Philly Sour, on the other hand, can ferment the liquid in ten days total, without the need to follow the traditional method of aging in wooden barrels. Further, the scientist behind the isolation of the strain believes it doesn’t carry the ominous risk of contaminating other parts of the brewery, as do the other known souring yeasts. He recommends following proper sanitation protocols anyway.

“We have screened hundreds of strains with at least 40 different students and I’ve found a handful of fermenting yeasts but this was the unicorn,” says Matt Farber, director of the Brewing Sciences program at the city’s University of the Sciences, whose undergraduate assistant discovered the yeast on a tree while foraging in a West Philadelphia park. “This is the one that does something unique for the industry in terms of changing the way we think about sour beer production.”

After many rounds of brewing trials to ensure their initial results weren’t a fluke, Farber and his students determined the strain does, in fact, produce both lactic acid and ethanol during the primary stage of fermentation.

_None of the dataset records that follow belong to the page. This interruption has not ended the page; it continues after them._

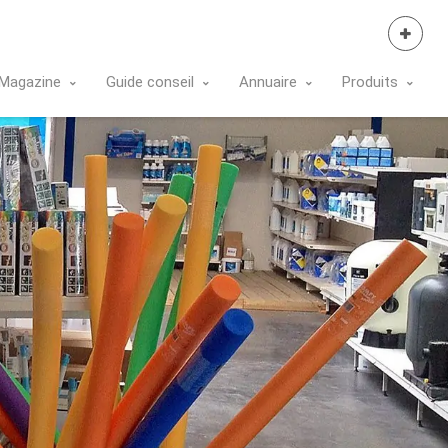
Se Connecter
Magazine
Guide conseil
Annuaire
Produits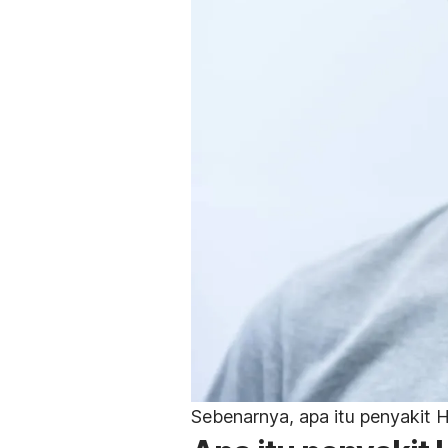
Sebenarnya, apa itu penyakit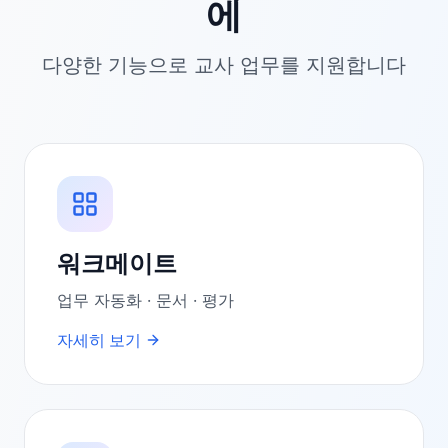
에
다양한 기능으로 교사 업무를 지원합니다
워크메이트
업무 자동화 · 문서 · 평가
자세히 보기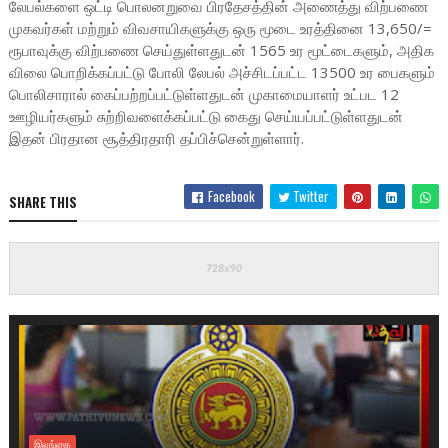
லேபல்களை ஒட்டி பொலனறுவை பிரதேசத்தின் அணைத்து விற்பணை
முகவர்கள் மற்றும் விவசாயிகளுக்கு ஒரு மூடை உரத்தினை 13,650/=
ரூபாவுக்கு விற்பணை செய்துள்ளதுடன் 1565 உர மூட்டைகளும், அதிக
விலை பொறிக்கப்பட்டு போலி லேபல் அச்சிடப்பட்ட 13500 உர பைகளும்
பொலிசாரால் கைப்பற்றப்பட்டுள்ளதுடன் முகாமையாளர் உட்பட 12
ஊழியர்களும் சுற்றிவளைக்கப்பட்டு கைது செய்யப்பட்டுள்ளதுடன்
இதன் பிரதான சூத்திரதாரி தப்பிச்சென்றுள்ளார்.
Facebook
Twitter
SHARE THIS
இலங்கை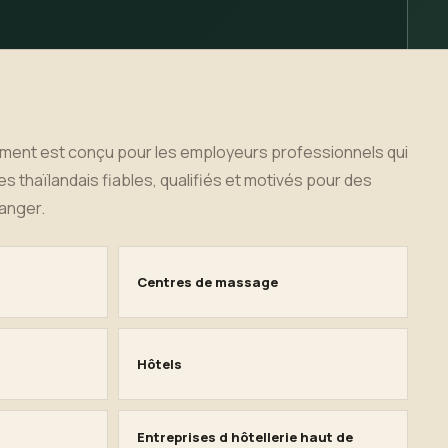
ement est conçu pour les employeurs professionnels qui
s thaïlandais fiables, qualifiés et motivés pour des
ranger.
Centres de massage
Hôtels
Entreprises d hôtellerie haut de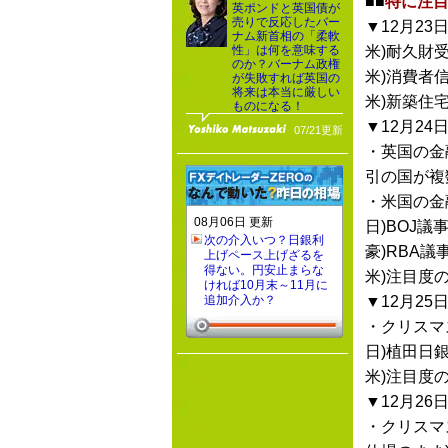
■■
特に注目
英ポンドと英国債が
売りで反応したバー
▼12月23日
ナム新首相の「柔軟
性」は何を意味する
米)耐久財
のか？バーナム政権
米)消費者
が失敗すれば英国の
将来は本当に厳しい
米)新築住
ものになる！
▼12月24日
07/21更新
・英国の金
引の国が複
・米国の金
08月06日 更新
日)BOJ議
次の介入いつ？日銀利
豪)RBA議
上げペース上げざるを
得ない。円安止まらな
米)注目度
ければ10月末～11月に
追加介入か？
▼12月25日
・クリスマ
日)植田日
米)注目度
▼12月26日
・クリスマ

No other known yeast can do that.

“I’m not sure what sure business this yeast had in Philadelphia but we’re going to put it to work,” Farber says.

Several years into the trials, USciences partnered with Canada-based Lallemand Brewing to develop and market the yeast for sale. It’s Lallemand’s first non-saccharomyces (standard brewers yeast) dry yeast.

Lallemand says in a statement, “WildBrew™ Philly Sour … will produce sour beer in 7-10 days at 25°C (77˚F). (Ed note: sour ales typically ferment between 69-72˚.) The acidity produced is described as smooth, elegant, and subtle. The resulting brew is highly balanced with flavor notes of red apple, peach and honeydew melon.”

Some Philadelphia-area breweries who offered to experiment with Philly Sour before it hit the market haven’t concluded their efforts yet but Farber notes from his own lab’s batches, “We’ve liked how saison strains complement the acidity.”

It’s not the first time one of Farber’s discoveries has made news. In 2018, he and a graduate student developed a medium to rapidly test beer for the presence of a disruptive and dangerous diastaticus yeast contamination.